Ася не усмехнулась. Ей не казалось, что у всех людей механизм одинаков. И она не обиделась за бестактность — было не до обид. Как странно все же! — ведь он отмахнулся от разговора, будто и не было ничего. Теперь она должна жалеть его. И ей уже немного жаль. Слабый! Чужой. А свой, свой все же! Странно как…
— Так что ж, говорю, это не слышно разве — какой я? Слышно. Терпят. А чего? Подхожу. Подхожу, понятно? Это так можно жить? Худшим, что есть в тебе, — и подходить?! Можно?
— Ты наговариваешь на себя. Ты ведь увлекаешься, когда работаешь.
Он захохотал, заглушил ее.
— Увлекаюсь! Ну и дурочка! Да я деньгами увлекаюсь, поездками, почестями, что вот, мол, В. Коршунов все может изложить, и слова — чистый жемчуг! Ха! Жемчуг, брильянт… Были такие раньше тэтовские брильянты — подделки, стекло. Но дорогое, потому что похожее. Я п о х о ж е могу. Поняла? Потому и дорог. А н а с т о я щ и й им не по карману, не по разуму то есть.
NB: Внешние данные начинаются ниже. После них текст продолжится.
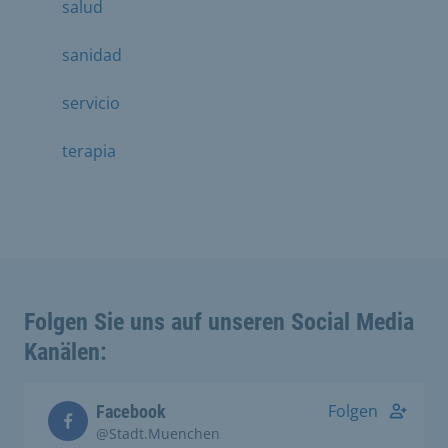
salud
sanidad
servicio
terapia
Folgen Sie uns auf unseren Social Media
Kanälen:
Folgen
Facebook
@Stadt.Muenchen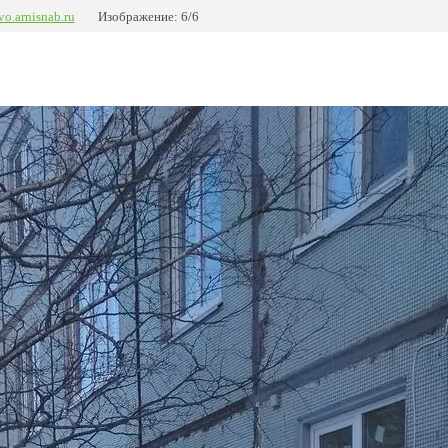
vo.arnisnab.ru
Изображение: 6/6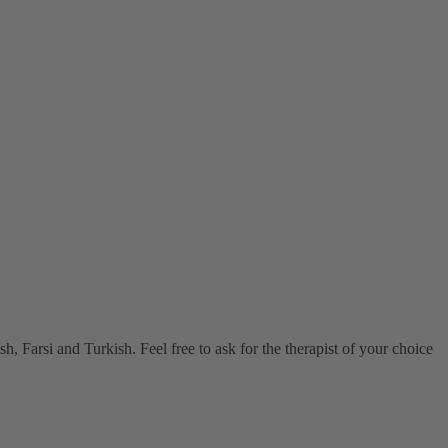
, Farsi and Turkish. Feel free to ask for the therapist of your choice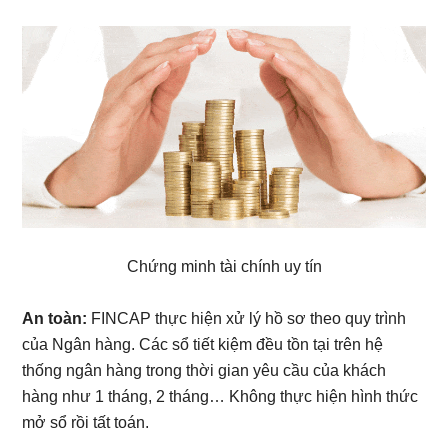
Chứng minh tài chính uy tín
An toàn:
FINCAP thực hiện xử lý hồ sơ theo quy trình
của Ngân hàng. Các sổ tiết kiệm đều tồn tại trên hệ
thống ngân hàng trong thời gian yêu cầu của khách
hàng như 1 tháng, 2 tháng… Không thực hiện hình thức
mở sổ rồi tất toán.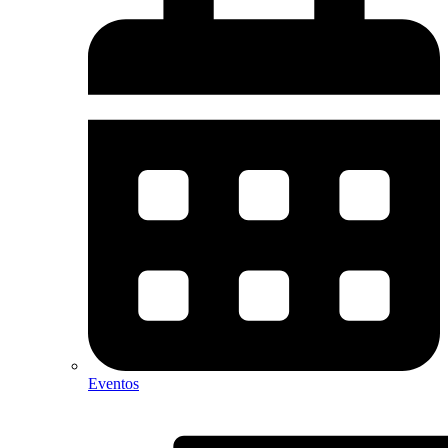
Eventos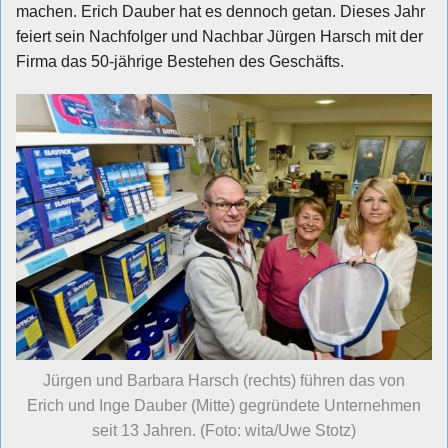
machen. Erich Dauber hat es dennoch getan. Dieses Jahr
feiert sein Nachfolger und Nachbar Jürgen Harsch mit der
Firma das 50-jährige Bestehen des Geschäfts.
Jürgen und Barbara Harsch (rechts) führen das von
Erich und Inge Dauber (Mitte) gegründete Unternehmen
seit 13 Jahren. (Foto: wita/Uwe Stotz)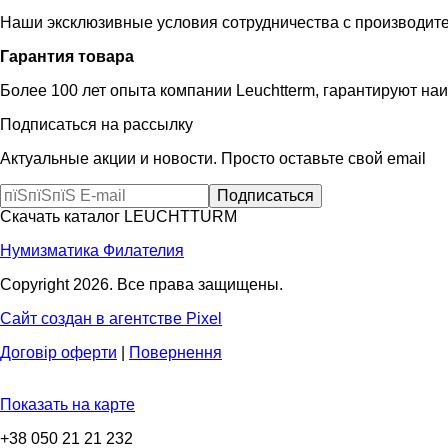
Наши эксклюзивные условия сотрудничества с производит
Гарантия товара
Более 100 лет опыта компании Leuchtterm, гарантируют на
Подписаться на рассылку
Актуальные акции и новости. Просто оставьте свой email
Скачать каталог LEUCHTTURM
Нумизматика
Филателия
Copyright 2026. Все права защищены.
Сайт создан в агентстве Pixel
Договір оферти
|
Повернення
Показать на карте
+38 050 21 21 232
Ася и теперь, как всегда, пожалела его за бедность (маленькая площадочка внутри, и та забросана щебенкой, какими-то плитами, из которых он, заведенный робот, строит, строит, никак не выстроит свой — свой, не их общий — белостенный, стандартный дом. И едва пробиваются там травинки, чуть проклевываются побеги возле пней, оставшихся от редкого лесочка). И вдруг что-то кинуло ее к этому бессмысленному, заигравшемуся. Ведь как слепой живет! «Помочь ему! Он не виноват! Это я, я отошла от него, я к нему и шагу не сделала, да будь мы поближе, может, не так дорожил бы всей этой дребеденью!»